Celestino Reffi proposes a deal to the two fugitives—whose reasons for fleeing remain unclear: he will not report them and will hide them from Commissioner Càrrua, who is on their trail, but in return, they must follow a sort of “education course,” because Celestino is “convinced he can persuade them to change their lives.” Yet it will be the arrival of the two young strangers that will forever change the lives of everyone in that villa, suspended between water and mist.
Elisabetta Sgarbi is an Italian filmmaker, publisher, and intellectual, a proponent of a vision of culture that engages with all disciplines: art, science, history, and geography. Her work is rooted in an anti-dogmatic approach, aimed at promoting knowledge, research, and experimentation as tools for reflection and resistance against ignorance and misinformation.
Born in Ferrara, daughter of pharmacists Giuseppe Sgarbi and Rina Cavallini, she graduated in Pharmacy in 1980. After curating the magazine PANTA with Pier Vittorio Tondelli, she joined Bompiani as editorial director, where she worked for over twenty-five years. In 2015, she founded the publishing house La nave di Teseo, and later became president of Baldini&Castoldi, Oblomov, and the music production company Betty Wrong Edizioni Musicali. In 2000, she created the cultural festival La Milanesiana, which remains active to this day.
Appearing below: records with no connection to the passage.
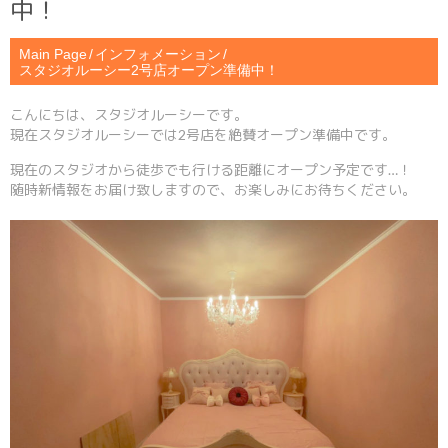
中！
Main Page
インフォメーション
スタジオルーシー2号店オープン準備中！
こんにちは、スタジオルーシーです。
現在スタジオルーシーでは2号店を絶賛オープン準備中です。
現在のスタジオから徒歩でも行ける距離にオープン予定です…！
随時新情報をお届け致しますので、お楽しみにお待ちください。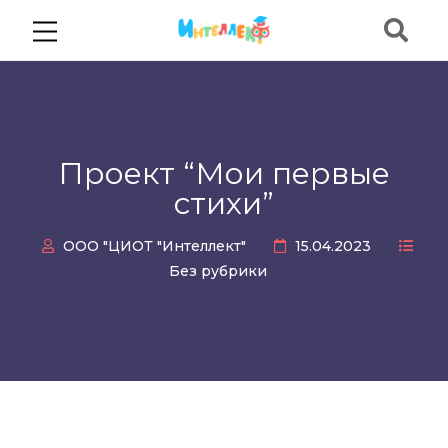
Проект “Мои первые
стихи”
ООО "ЦИОТ "Интеллект"
15.04.2023
Без рубрики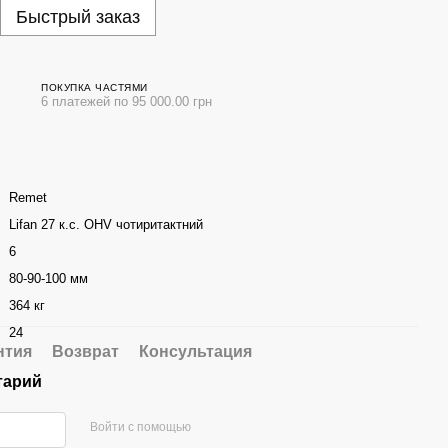
Быстрый заказ
ПОКУПКА ЧАСТЯМИ
6 платежей по 95 000.00 грн
Remet
Lifan 27 к.с. OHV чотиритактний
6
80-90-100 мм
364 кг
24
нтия
Возврат
Консультация
тарий
Войти с помощью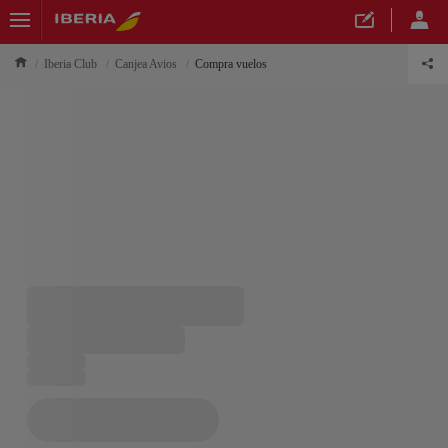
Iberia Club
Canjea Avios
Compra vuelos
As a director, she has created numerous documentaries presented at the Venice Film Festival and other festivals, exploring themes ranging from art history to popular music, from the memory of the Resistance to scientific outreach. Among her most notable works: Il pianto della statua, Se hai una montagna di neve tienila all’ombra, Racconti d’amore, Extraliscio – Punk da balera, and Vaccini. 9 lezioni di scienza.
Through her films, Sgarbi starts from the particular to reach the universal, weaving together languages and disciplines to portray the complexity of the world and the value of culture as a shared experience.